In September 1940, a ship carrying evacuee children from Britain to Canada was sunk by a torpedo attack, with the loss of an estimated 258 lives. For nineteen hours, two schoolgirls, Bess Walder and Beth Cummings, clung to an overturned lifeboat in the middle of the Atlantic, dressed only in their pyjamas and dressing gowns. As the hours passed, they willed each other to hang on, until they were finally rescued and brought home to Britain. Their terrifying ordeal and the friendship and courage that helped them both survive it, are the subject of Nicola McCartney’s two-hander Lifeboat, and under the direction of the consistently brilliant Kate Bannister, they make for an enthralling 70 minutes.

The play covers the hours following the attack, when we find Beth (Lindsey Scott) and Bess (Claire Bowman) floating, alone and terrified, in the freezing Atlantic. But it also flashes back to the months leading up to their departure, and the impact of the war on their lives in Liverpool and London respectively, as well as their four days travelling on The City of Benares, where they’re brought together by a shared love of The Wizard of Oz. There’s a playfulness and humour to these flashbacks – in which Claire Bowman and Lindsey Scott also play all the other characters, from annoying little brothers to the ship’s Indian crew members – that draws us in, and which contrasts sharply with the intensity of the lifeboat scenes placed intermittently throughout the play. The more we know about the two friends’ lives and their dreams for the future, the more we want them to survive.
The Brockley Jack has a well-deserved reputation for its excellent in-house productions. Lifeboat is no exception, rising magnificently to the challenges presented by the play’s structure and themes, and ticking every box in terms of design, direction and performance. Karl Swinyard’s set transforms the small studio space into the deck of the doomed ship, while the sound and lighting design from Jack Elliot Barton and Tom Kitney recreates with stunning accuracy not only the sights and sounds of the 1940s but also the horror of the attack and its aftermath.
Throughout the play, Claire Bowman and Lindsey Scott show their versatility as they slip seamlessly from one character to another. But it’s as the central characters that they’re most compelling – whether they’re cheerfully singing rude songs about Hitler, gazing in awestruck wonder at the cinema screen, giggling over a handsome sailor, or fighting for survival in icy waters. In just 70 minutes we come to know and care about both girls, and as their ordeal continues, we can feel their fear and growing exhaustion.

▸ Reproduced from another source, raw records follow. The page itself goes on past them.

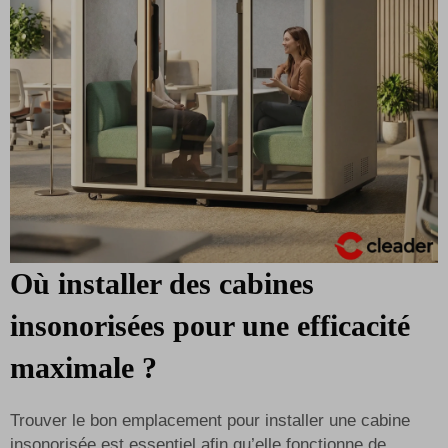
Où installer des cabines
insonorisées pour une efficacité
maximale ?
Trouver le bon emplacement pour installer une cabine
insonorisée est essentiel afin qu’elle fonctionne de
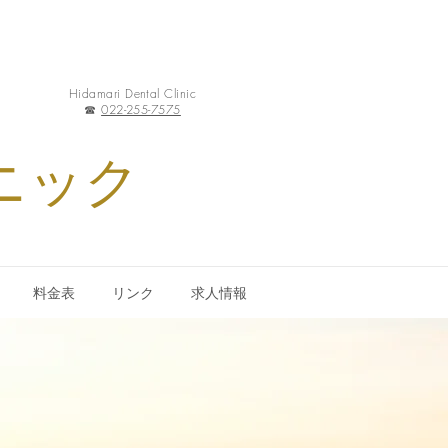
Hidamari Dental Clinic
☎︎
022-255-7575
ニック
料金表
リンク
求人情報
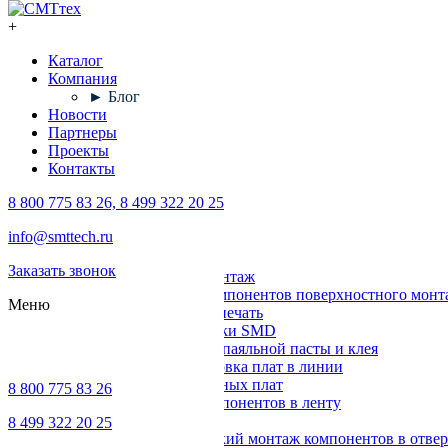
+
Каталог
Компания
► Блог
Новости
Партнеры
Проекты
Контакты
8 800 775 83 26, 8 499 322 20 25
Каталог
info@smttech.ru
Оборудование
Заказать звонок
Поверхностный монтаж
Установка компонентов поверхностного монт
Меню
Трафаретная печать
Печи для пайки SMD
Дозирование паяльной пасты и клея
Транспортировка плат в линии
Ремонт печатных плат
8 800 775 83 26
Упаковка компонентов в ленту
Выводной монтаж
8 499 322 20 25
Автоматический монтаж компонентов в отвер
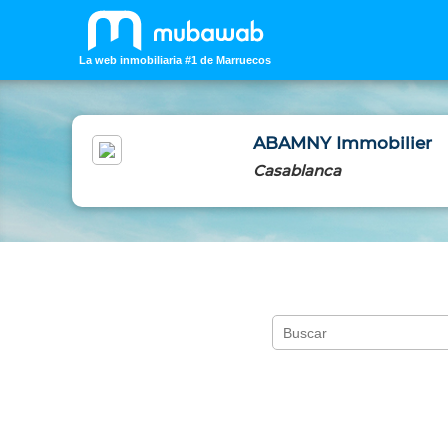
La web inmobiliaria #1 de Marruecos
ABAMNY Immobilier
Casablanca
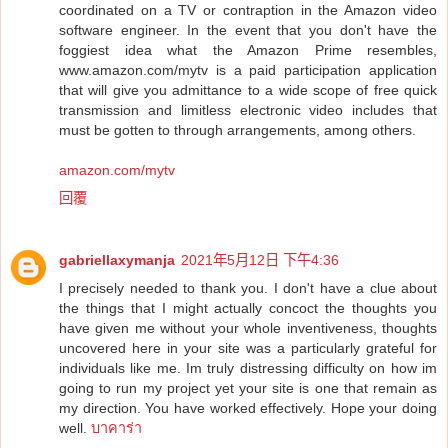
coordinated on a TV or contraption in the Amazon video
software engineer. In the event that you don't have the
foggiest idea what the Amazon Prime resembles,
www.amazon.com/mytv is a paid participation application
that will give you admittance to a wide scope of free quick
transmission and limitless electronic video includes that
must be gotten to through arrangements, among others.
amazon.com/mytv
回覆
gabriellaxymanja
2021年5月12日 下午4:36
I precisely needed to thank you. I don't have a clue about
the things that I might actually concoct the thoughts you
have given me without your whole inventiveness, thoughts
uncovered here in your site was a particularly grateful for
individuals like me. Im truly distressing difficulty on how im
going to run my project yet your site is one that remain as
my direction. You have worked effectively. Hope your doing
well.
บาคาร่า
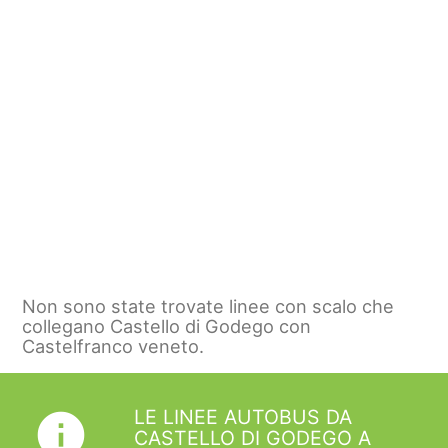
Non sono state trovate linee con scalo che
collegano Castello di Godego con
Castelfranco veneto.
LE LINEE AUTOBUS DA
info
CASTELLO DI GODEGO A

Although Lifeboat focuses on one specific incident of World War II, it’s difficult to watch it and not think more broadly about the horrors of war, and the millions of innocent lives lost around the world to conflicts past and present. Bess and Beth’s story ends well – the two women would go on to be lifelong friends – and Lifeboat pays tribute to their incredible courage and resilience. But the play’s sombre conclusion also ensures we don’t forget the 258 people, among them 77 children, who weren’t so lucky.
It’s tragic that stories like this one still need to be told, but if they must then it’s at least some comfort to see them told as well as this. A sensitive portrayal of devastating real events, Lifeboat is undoubtedly another triumph for the Brockley Jack team. Go and see it while you can.